Con el auge del software de reconocimiento facial y la rápida aceleración que ha hecho posible la inteligencia artificial, ahora las búsquedas de imágenes y videos en Internet son ahora tan fáciles como la búsqueda de un nombre. Pienso en las fotos que me tomaron, desconcertada y agotada, en el vestíbulo de un hotel. Una imagen en un periódico, algo que antes se tiraba a la basura al acabar el día, es ahora un objeto digital que puede descubrir cualquier persona con acceso a Internet. En mi caso, se trataría de parte de mi historial médico, algo ostensiblemente privado.  

No se trata solo de mi historia. Se trata de la labor de Rotary: de la tuya y  la mía. Durante los años rotarios 2013-2022, el 43 % de las subvenciones globales correspondieron al área de interés Prevención y tratamiento de enfermedades. Son innumerables las personas que han compartido alguna experiencia médica con los socios de Rotary o los participantes en proyectos financiados por Rotary. Rotary desea que sus socios celebren y compartan el impacto que lograron con sus iniciativas. Sin embargo, les pido que consideren cuidadosamente solicitar el consentimiento de las personas que aparecen en las fotografías o videos de los proyectos de sus clubes. 

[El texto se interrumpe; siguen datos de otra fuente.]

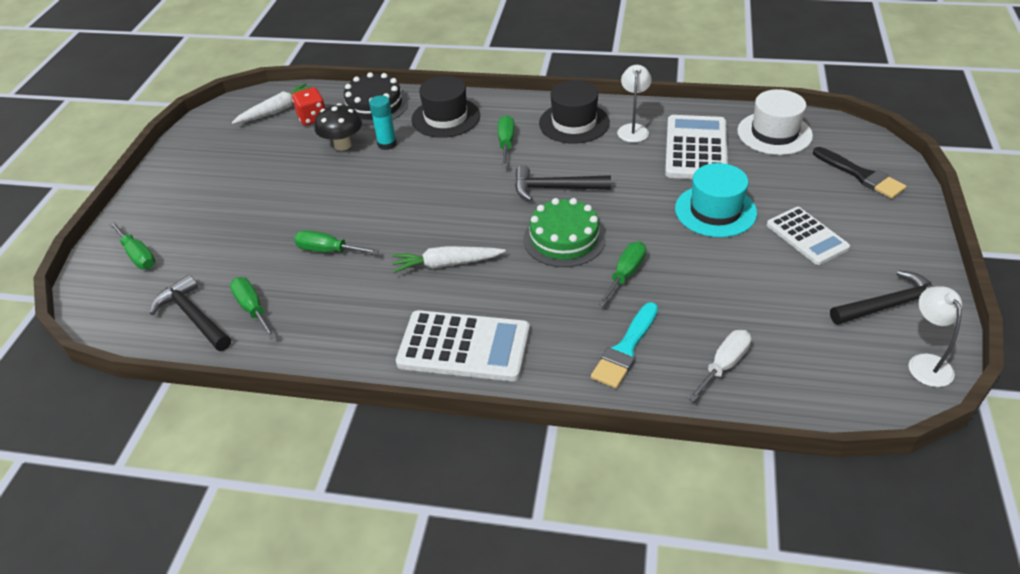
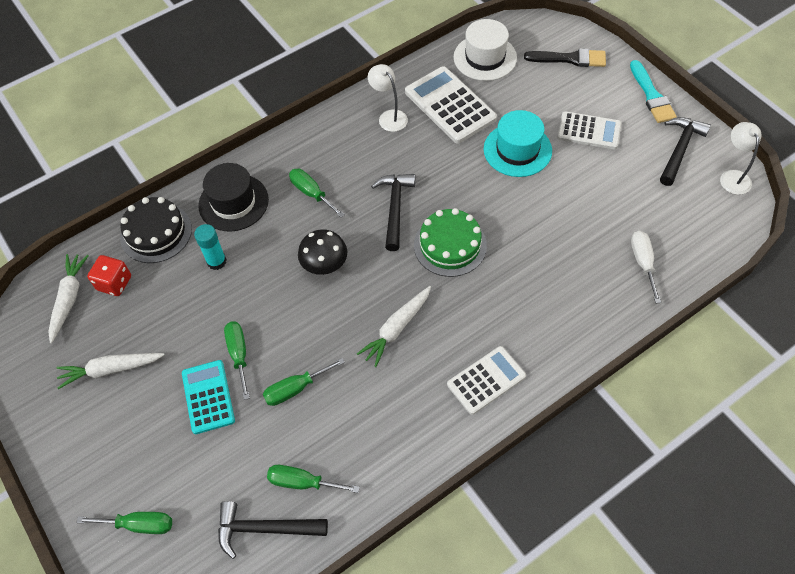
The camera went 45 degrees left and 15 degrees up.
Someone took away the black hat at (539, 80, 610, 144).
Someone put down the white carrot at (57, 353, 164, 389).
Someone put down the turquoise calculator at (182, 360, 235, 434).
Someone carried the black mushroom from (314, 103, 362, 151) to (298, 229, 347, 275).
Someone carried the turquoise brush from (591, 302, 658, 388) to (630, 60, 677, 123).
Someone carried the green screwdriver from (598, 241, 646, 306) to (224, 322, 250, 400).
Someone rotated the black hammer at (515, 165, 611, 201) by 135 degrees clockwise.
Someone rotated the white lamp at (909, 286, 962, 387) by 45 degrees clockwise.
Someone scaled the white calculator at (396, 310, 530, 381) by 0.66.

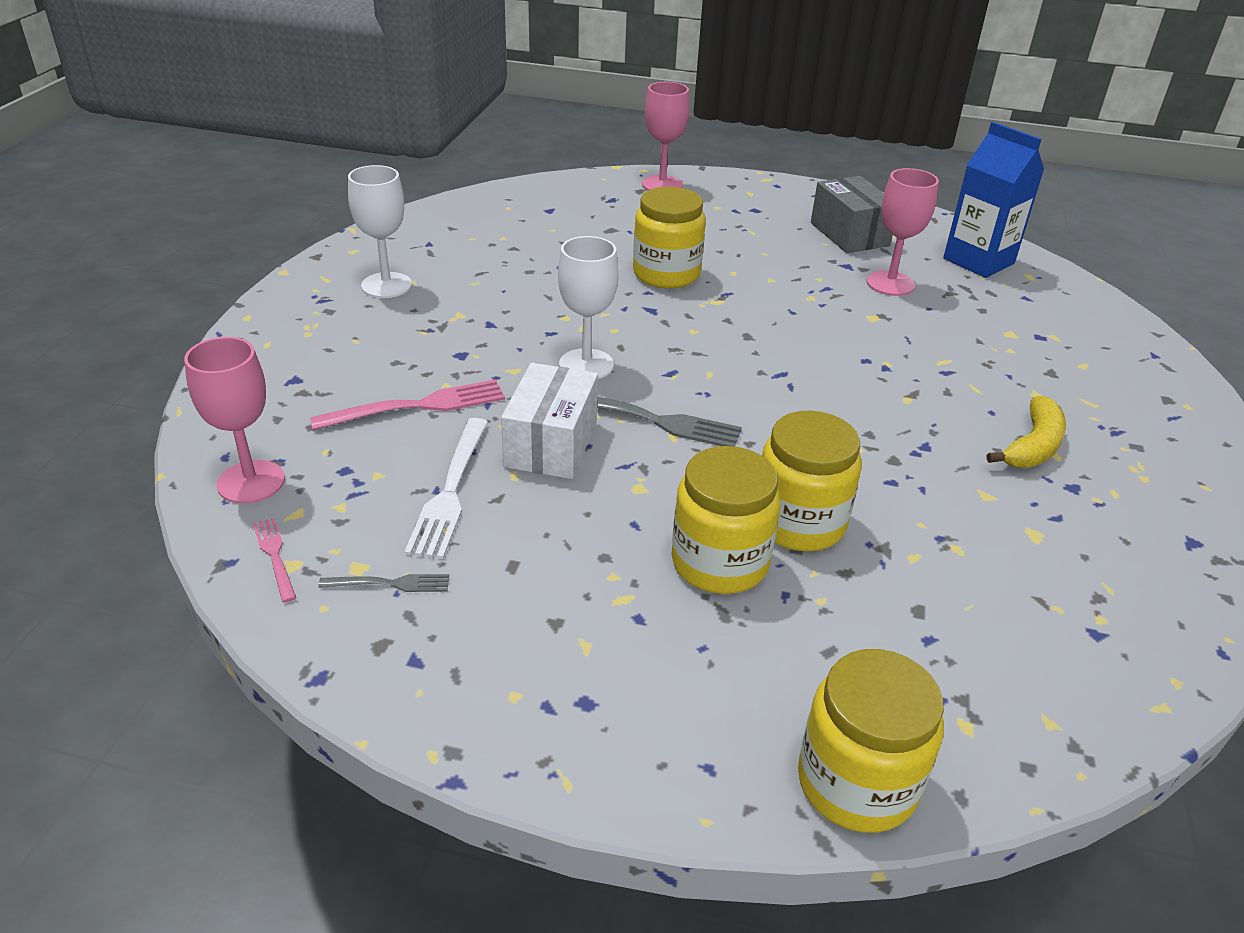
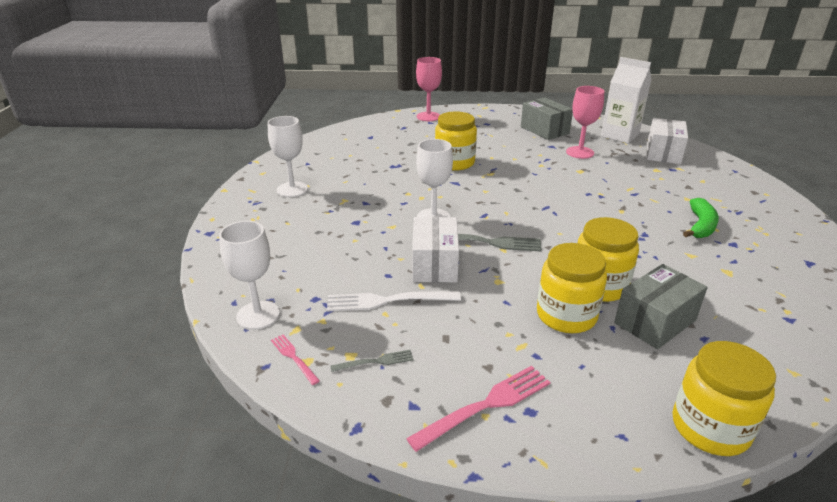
The camera went 10 degrees left and 5 degrees down.
Someone put down the grey box at (614, 264, 708, 349).
Someone put down the white box at (647, 118, 688, 164).
Someone carried the pink fork from (310, 379, 505, 431) to (406, 366, 550, 452).
Someone repainted the pink goblet at (184, 337, 285, 504), which became the white goblet at (219, 221, 280, 329).
Someone repainted the blue carton at (943, 122, 1044, 278), which became the white carton at (601, 57, 651, 144).
Someone repainted the yellow banana at (987, 396, 1066, 468), which became the green banana at (683, 198, 719, 238).
Someone rotated the white fork at (404, 418, 488, 559) by 90 degrees clockwise.

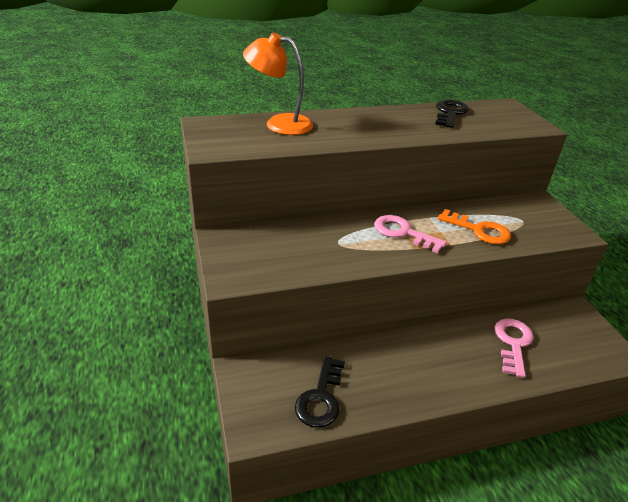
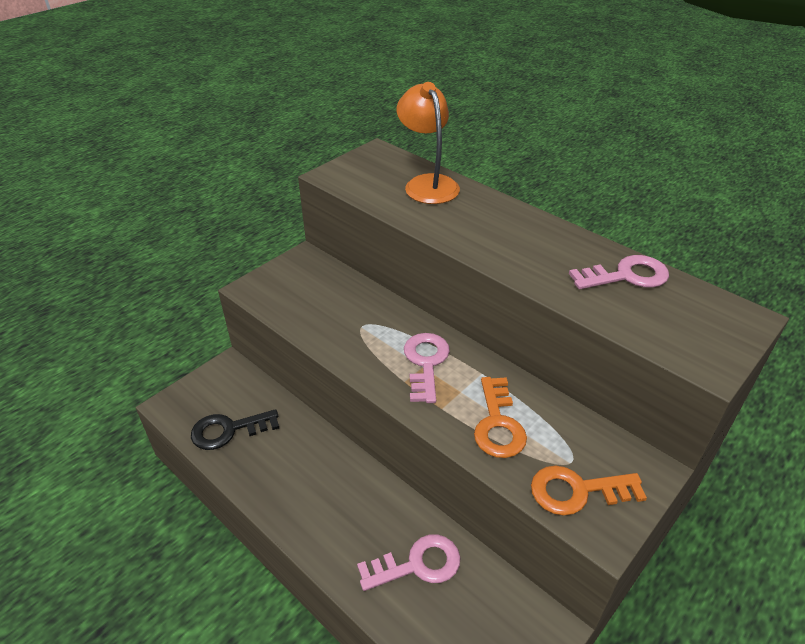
The camera went 60 degrees right and 5 degrees up.
Someone put down the orange key at (531, 466, 647, 516).
Someone repainted the black key at (435, 100, 469, 128), which became the pink key at (569, 255, 669, 289).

Muchas personas comparten voluntariamente sus historias con nosotros. Al escribir esto, comparto la mía eliminando la protección que me brindaban los errores ortográficos cometidos anteriormente. Ese es el tipo de colaboración que procuramos al informar y documentar la labor de los socios de Rotary en todo el mundo. La normativa sobre grabaciones de Rotary exige, para obtener la imagen de cualquier persona deberá obtenerse su autorización, y si es el caso de menores, deberá obtenerse la autorización de sus padres o tutores. Poner esto en práctica supone una tarea titánica. Sobre el terreno, las personas que trabajan con Rotary obtienen cientos de autorizaciones para el uso de la imagen para cada reportaje. A continuación, se recopilan en gruesas pilas de documentos y se envían a la sede de Rotary en Evanston, donde el personal del Departamento de Medios Visuales empareja cada autorización firmada con una fotografía del sujeto. Para garantizar que no se pase por alto a nadie, el equipo del Departamento de Comunicaciones Patrimoniales, encargado, entre otras cosas, de gestionar los activos digitales de Rotary, vuelve a comprobar que los emparejamientos se hayan llevado a cabo correctamente. Después de asegurarnos de que todas las personas que aparecen en las imágenes, incluidas las secuencias de video, cuentan con las debidas autorizaciones, utilizamos las imágenes en los sitios web, canales en las redes sociales y materiales promocionales de Rotary. Menciono todo este proceso únicamente porque pone de manifiesto el profundo compromiso de Rotary con la protección de la privacidad de las personas y, para mí, esto es algo que me afecta profundamente a nivel personal.  

Si bien mi historia no vivió a perpetuidad en línea, supongo que ahora podría hacerlo. Me alegro de que sea con mi consentimiento y en colaboración con Rotary, que es exactamente por lo que todos nos esforzamos. 

Rebekah Raleigh es la directora creativa de medios visuales en Rotary International. 

Este artículo fue publicado originalmente en el número de Mayo de 2024 de la revista Rotary.